Detailed Explanation of Core Technical Features

LoongForge's core technologies include:

  1. Flexible Composable Architecture: Configuration-driven VLM assembly (combining ViT and LLM via YAML configuration), supporting mainstream LLMs (LLaMA, Qwen, etc.), VLMs (Qwen-VL, InternVL, etc.), diffusion models (WAN2.2), and embodied models (Pi0.5).
  2. Heterogeneous Parallelism and Decoupled Training: Configure independent parallel strategies for different components (e.g., visual encoder and language model), decoupling encoder-decoder training to eliminate pipeline bubbles.
  3. Load Balancing and MoE Optimization: Load-aware data redistribution solves data parallel load imbalance; MoE All2All optimization (overlapping communication and computation, activation offloading) reduces memory usage.
  4. Adaptive FP8 Training: End-to-end FP8 support, automatically enabling FP8 based on GEMM shape to balance performance and stability.
  5. Fused Operators and Checkpoint Conversion: Fused operators like FusedDSA accelerate training; supports bidirectional weight conversion between Megatron and HuggingFace, as well as online loading.
4

Section 04

Model and Hardware Support Matrix

Model Support:

  • LLM: DeepSeek series (V2, V3, V3.2), LLaMA series (2, 3, 3.1, supporting up to 405B parameters), Qwen series (including MoE variants), MiniMax M2, etc.
  • VLM: Qwen2.5-VL, ERNIE4.5-VL, LLaVA-OneVision-1.5, etc., supporting custom ViT+LLM combinations.
  • Diffusion models: WAN2.2 I2V.
  • Embodied models: Pi0.5.

Hardware Support: Natively supports NVIDIA GPU (optimized for Hopper architecture) and Kunlun XPU (complete guide for P800 platform), enabling a heterogeneous unified platform via plugin design.

5

Section 05

Enterprise Practice and Ecosystem Collaboration

Enterprise Deployment: Before open-sourcing, it already supported large model training in Baidu's internal education, code generation, and other fields, with an average acceleration of over 30%, and seamlessly supports ultra-large-scale clusters of 5000+ XPUs.

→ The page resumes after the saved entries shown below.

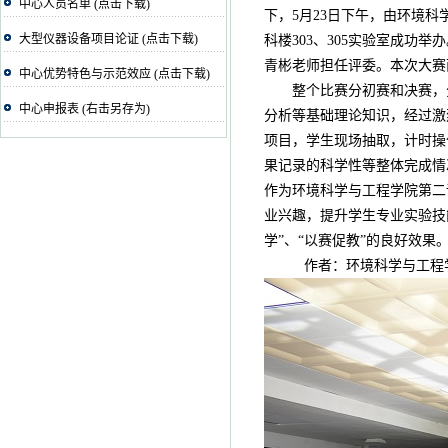
中心人员名单 (点击下载)
下，5月23日下午，由环境
大型仪器设备项目论证 (点击下载)
科楼303、305实验室成
青彬老师担任评委。本次大赛
中心优势特色与示范效应 (点击下载)
整个比赛分初赛和决赛，分
中心申报表 (右击另存为)
分析等基础理论知识，经过激
项目，学生现场抽取，计时操
果记录的科学性等整体完成情
作为环境科学与工程学院第二
业兴趣，提升学生专业实验技
学”、“以赛促教”的良好效果
作者：环境科学与工程学院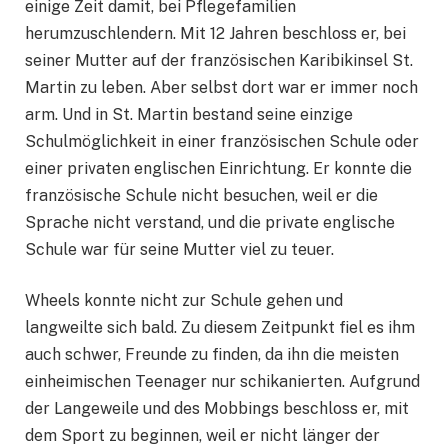
einige Zeit damit, bei Pflegefamilien
herumzuschlendern. Mit 12 Jahren beschloss er, bei
seiner Mutter auf der französischen Karibikinsel St.
Martin zu leben. Aber selbst dort war er immer noch
arm. Und in St. Martin bestand seine einzige
Schulmöglichkeit in einer französischen Schule oder
einer privaten englischen Einrichtung. Er konnte die
französische Schule nicht besuchen, weil er die
Sprache nicht verstand, und die private englische
Schule war für seine Mutter viel zu teuer.
Wheels konnte nicht zur Schule gehen und
langweilte sich bald. Zu diesem Zeitpunkt fiel es ihm
auch schwer, Freunde zu finden, da ihn die meisten
einheimischen Teenager nur schikanierten. Aufgrund
der Langeweile und des Mobbings beschloss er, mit
dem Sport zu beginnen, weil er nicht länger der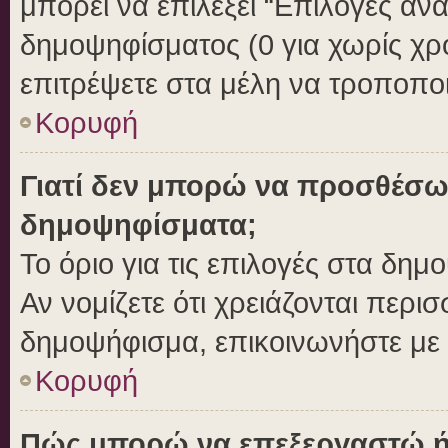
μπορεί να επιλέξει “Επιλογές αν
δημοψηφίσματος (0 για χωρίς χρο
επιτρέψετε στα μέλη να τροποποι
Κορυφή
Γιατί δεν μπορώ να προσθέσω
δημοψηφίσματα;
Το όριο για τις επιλογές στα δημ
Αν νομίζετε ότι χρειάζονται περι
δημοψήφισμα, επικοινωνήστε με τ
Κορυφή
Πώς μπορώ να επεξεργαστώ ή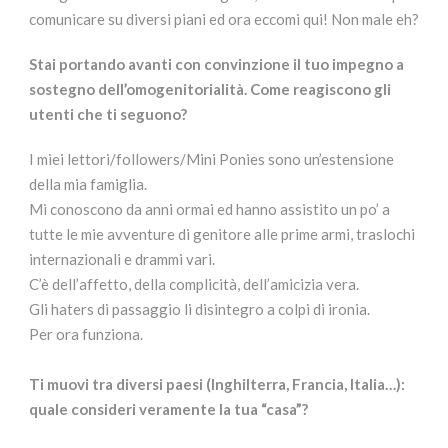
comunicare su diversi piani ed ora eccomi qui! Non male eh?
Stai portando avanti con convinzione il tuo impegno a
sostegno dell’omogenitorialità. Come reagiscono gli
utenti che ti seguono?
I miei lettori/followers/Mini Ponies sono un’estensione
della mia famiglia.
Mi conoscono da anni ormai ed hanno assistito un po’ a
tutte le mie avventure di genitore alle prime armi, traslochi
internazionali e drammi vari.
C’è dell’affetto, della complicità, dell’amicizia vera.
Gli haters di passaggio li disintegro a colpi di ironia.
Per ora funziona.
Ti muovi tra diversi paesi (Inghilterra, Francia, Italia…):
quale consideri veramente la tua “casa”?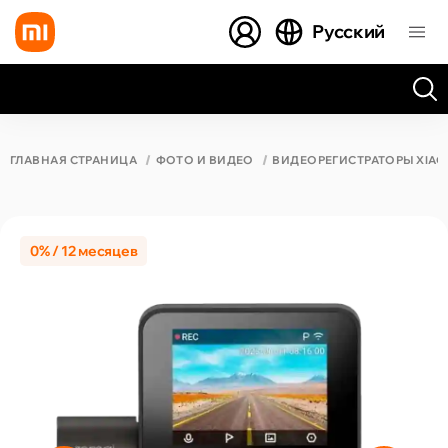
Русский
Все результаты поиска [0 товаров]
ГЛАВНАЯ СТРАНИЦА
ФОТО И ВИДЕО
ВИДЕОРЕГИСТРАТОРЫ XIAO
0% / 12 месяцев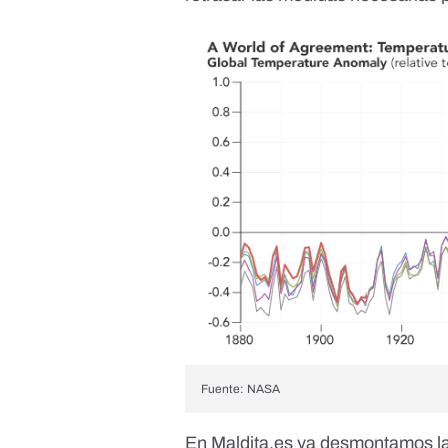
Fuente: NASA
En Maldita.es ya desmontamos
l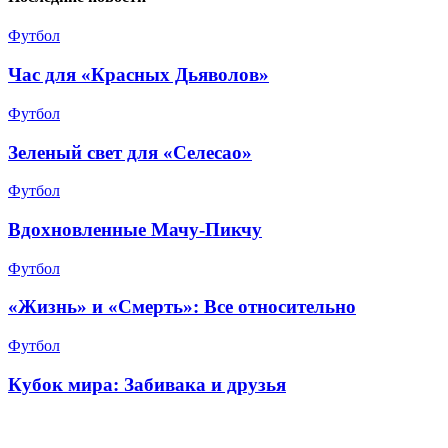
Футбол
Час для «Красных Дьяволов»
Футбол
Зеленый свет для «Селесао»
Футбол
Вдохновленные Мачу-Пикчу
Футбол
«Жизнь» и «Смерть»: Все относительно
Футбол
Кубок мира: Забивака и друзья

Ecosystem Collaboration: Collaborates with open-source projects like Qianfan-VL and LLaVA-OneVision-1.5; benefits from community contributions from Megatron-LM, Transformers, etc.

6

Section 06

Quick Start and Future Roadmap

Quick Start: Provides detailed documentation for GPU/XPU platforms, including model configuration, quick start guides for LLM/VLM/VLA pre-training/SFT, diffusion model training guides, uses Hydra for configuration management, and example scripts are in the examples directory. Future Roadmap:

  • Model Expansion: Support models like Kimi 2.6 and DreamZero.
  • Performance Optimization: Improve kernel performance, optimize memory overhead of full heterogeneous DP.
  • Advanced Features: Advanced MoE load balancing, INT4 quantization-aware training, long sequence training optimization, speculative decoding MTP expansion.
7

Section 07

Summary and Outlook

LoongForge marks an important progress in domestic AI training frameworks. As a unified multimodal training platform, it combines technical innovation with enterprise-level reliability. It provides researchers and engineers with a fully functional and high-performance tool, and its support for Kunlun XPU helps build independently controllable AI infrastructure. We look forward to the continuous prosperity of the community and more contributions to the open-source AI ecosystem.